ANTIRÉTROVIRAUX GARANTIS
Le ministre de la Santé, le Pr Adrien Mougougou, a assuré ce lundi 2 juin 2025 que les antirétroviraux (ARV) seront disponibles jusqu'en 2026. Une mesure qui met fin aux ruptures qui avaient plongé de nombreuses personnes vivant avec le VIH/Sida dans une situation de précarité sanitaire.
Cette déclaration fait suite à une rencontre entre le ministre et le bureau du Réseau Gabonais des Personnes vivant avec le VIH/Sida (REGAP), dirigé par son président Jean Baptiste Bakoko. Élu en juillet 2024, le REGAP a présenté son programme d’actions visant à renforcer la mobilisation des personnes malades, encourager l’adhésion au traitement et prévenir la transmission du virus. Jean Baptiste Bakoko a souligné l’importance de cette démarche : « Il s’agit d’une attitude de courage et de grande responsabilité dans une société rendue vulnérable par la précarité et les tentations diverses, que les nouvelles autorités de la 5e République doivent encourager ».

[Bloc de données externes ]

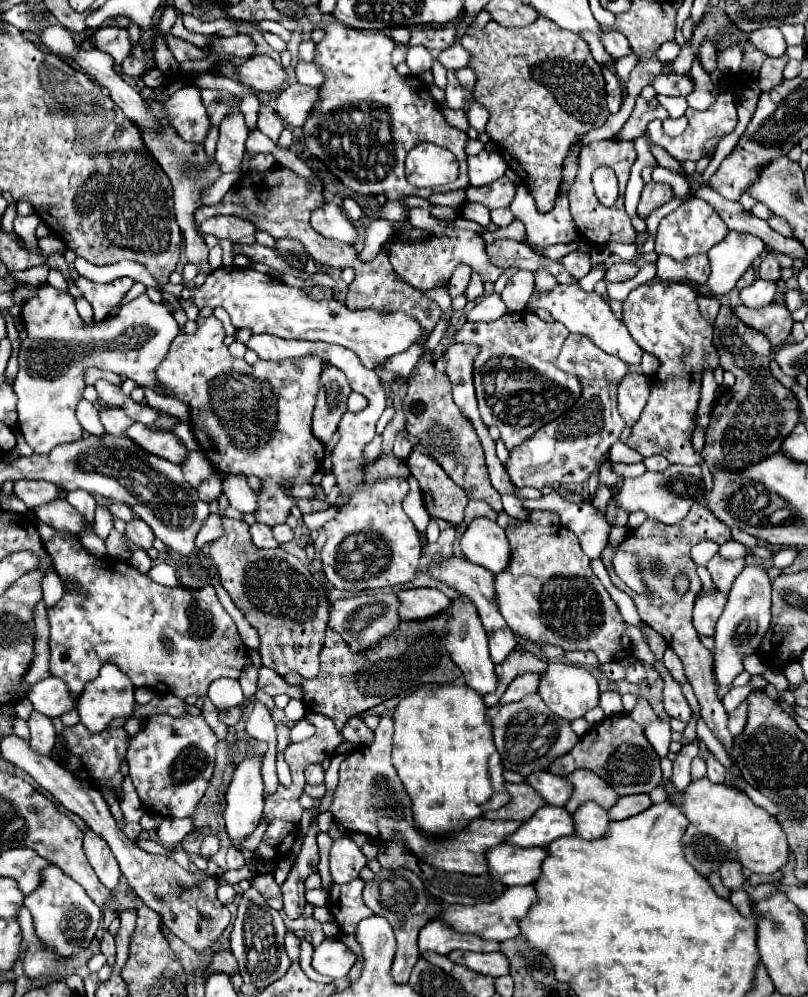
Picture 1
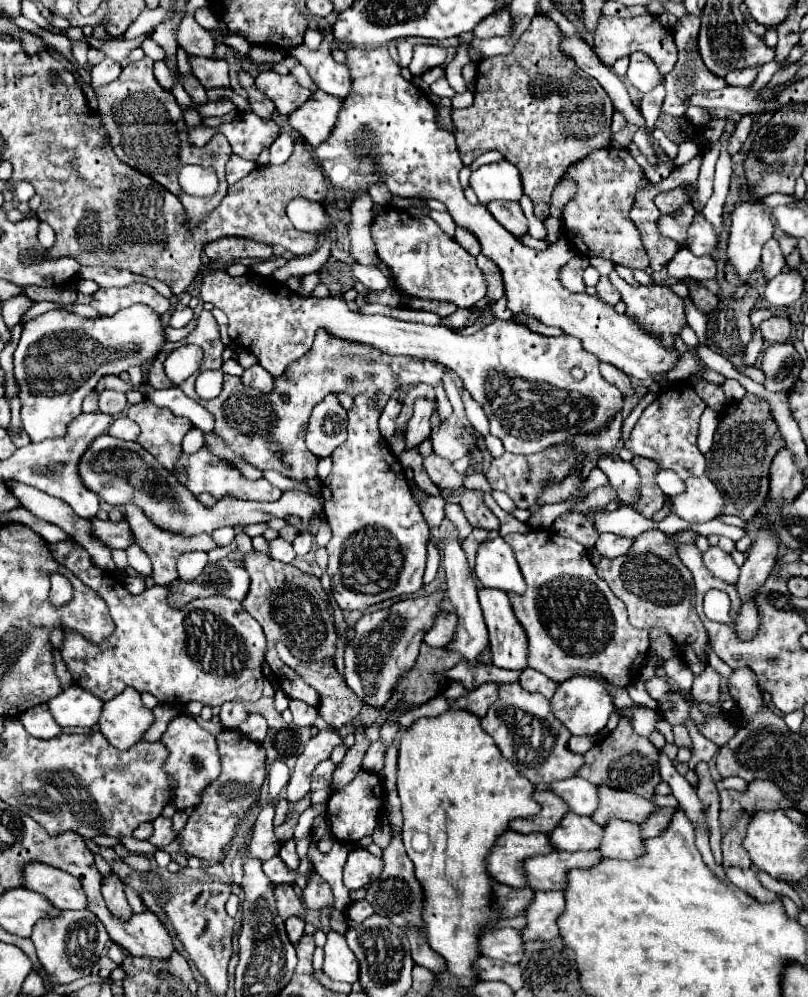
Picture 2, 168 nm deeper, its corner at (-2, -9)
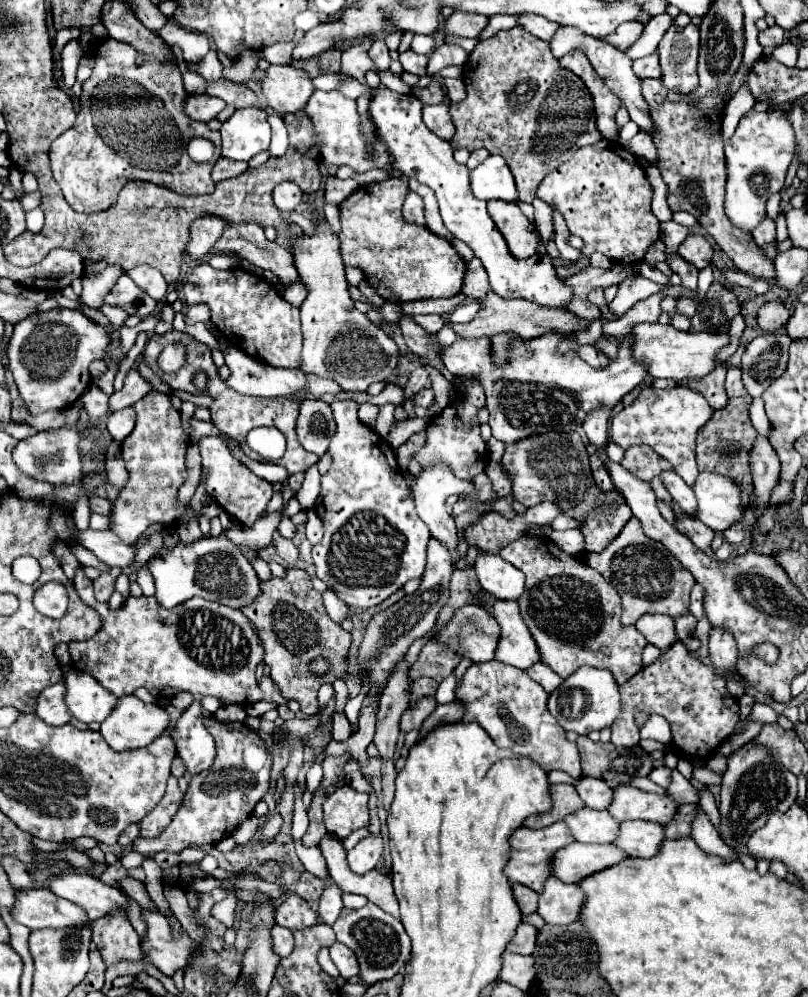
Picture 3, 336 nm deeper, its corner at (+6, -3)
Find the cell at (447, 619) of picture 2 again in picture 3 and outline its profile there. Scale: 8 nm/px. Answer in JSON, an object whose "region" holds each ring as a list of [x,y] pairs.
{"region":[[[466,605],[458,609],[452,621],[442,631],[434,633],[450,649],[462,649],[462,657],[468,657],[474,663],[496,659],[494,651],[500,641],[500,625],[486,609],[478,605]]]}

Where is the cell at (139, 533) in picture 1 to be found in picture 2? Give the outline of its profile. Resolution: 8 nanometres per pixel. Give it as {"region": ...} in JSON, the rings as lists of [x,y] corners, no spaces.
{"region":[[[132,503],[126,505],[124,515],[126,515],[126,519],[128,519],[130,527],[132,527],[132,535],[134,535],[136,545],[138,545],[144,553],[148,553],[148,557],[150,557],[150,561],[152,561],[152,567],[154,567],[152,573],[154,573],[154,579],[156,579],[158,585],[168,585],[168,583],[172,583],[172,581],[178,577],[178,575],[176,575],[176,557],[178,557],[178,555],[182,555],[182,553],[186,553],[186,551],[198,551],[198,549],[200,549],[200,551],[210,551],[212,547],[216,547],[216,543],[212,541],[210,535],[182,537],[182,535],[170,535],[168,531],[162,531],[162,529],[154,527],[154,525],[146,519],[146,515],[144,515],[138,507],[134,507]]]}

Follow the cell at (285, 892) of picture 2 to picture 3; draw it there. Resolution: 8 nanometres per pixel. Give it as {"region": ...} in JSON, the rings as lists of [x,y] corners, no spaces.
{"region":[[[288,895],[286,903],[276,913],[276,923],[288,929],[306,929],[318,925],[318,915],[298,895]]]}

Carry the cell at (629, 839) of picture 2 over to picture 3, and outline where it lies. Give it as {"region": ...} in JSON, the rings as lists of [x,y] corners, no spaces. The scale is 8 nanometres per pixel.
{"region":[[[622,821],[616,845],[630,857],[654,857],[664,843],[664,827],[648,821]]]}

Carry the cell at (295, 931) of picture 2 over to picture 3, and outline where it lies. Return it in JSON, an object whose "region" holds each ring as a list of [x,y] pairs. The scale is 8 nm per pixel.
{"region":[[[280,925],[272,927],[272,949],[278,957],[288,957],[294,949],[294,939],[292,939],[292,931]]]}

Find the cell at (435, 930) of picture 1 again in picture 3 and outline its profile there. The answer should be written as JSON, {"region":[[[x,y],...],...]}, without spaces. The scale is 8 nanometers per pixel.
{"region":[[[520,923],[516,929],[514,939],[508,943],[506,951],[510,953],[520,953],[520,955],[532,955],[536,947],[536,927],[528,923]]]}

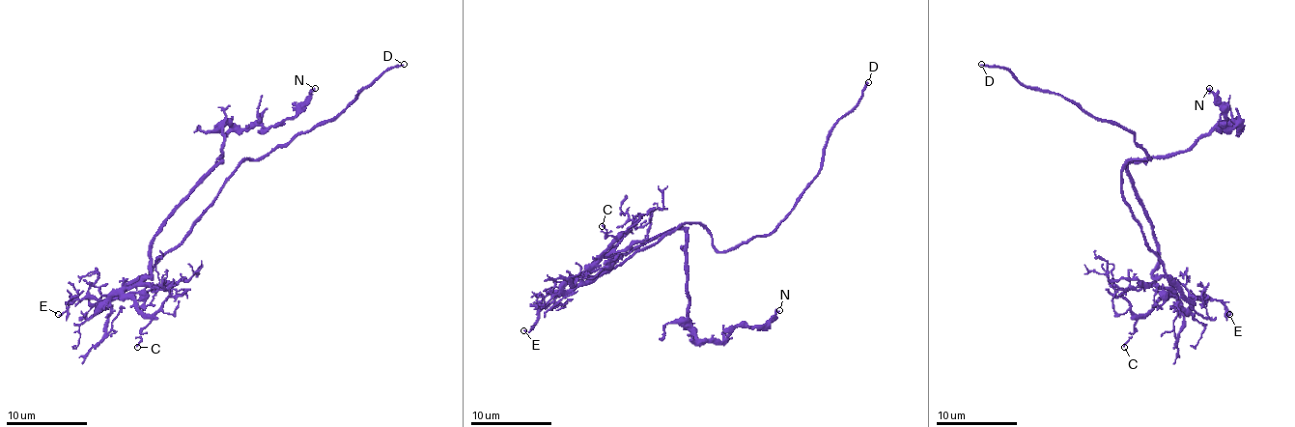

Les témoignages des vice-présidents du REGAP, Justine Anguezome, Alain Oyono Eya, et de la conseillère Marguerite Aymbon Nze, ont rappelé les défis rencontrés depuis près de 30 ans dans la lutte contre le VIH/Sida au Gabon. Actuellement, le pays compte plus de 28 000 personnes séropositives, dont 65 % sont démunies et incapables de supporter les frais des bilans médicaux réguliers, évalués à environ 200 000 FCFA par an. Cette situation explique en partie que plusieurs malades soient « perdus de vue » et échappent au suivi médical.
En réponse, le Pr Adrien Mougougou a annoncé l’acquisition, avec l’appui du Fonds mondial et de l’Organisation mondiale de la Santé, de 25 appareils pour réaliser des bilans, notamment la charge virale, principal examen de contrôle et de surveillance. Cette mesure vise à réduire les coûts pour les patients et à améliorer le suivi médical.
Par ailleurs, le REGAP a sollicité du ministre un plaidoyer auprès des autorités compétentes pour l’obtention d’un siège permettant d’accueillir, écouter et accompagner les malades parfois rejetés par leurs familles, ainsi qu’une subvention annuelle pour faciliter leur mobilité sur le terrain.
Cette initiative s’inscrit dans le cadre du développement de la santé communautaire et de la collaboration avec les ministères de l’Enseignement supérieur et de l’Éducation nationale. Elle vise à renforcer la sensibilisation, le dépistage et la prévention du VIH/Sida à travers le pays.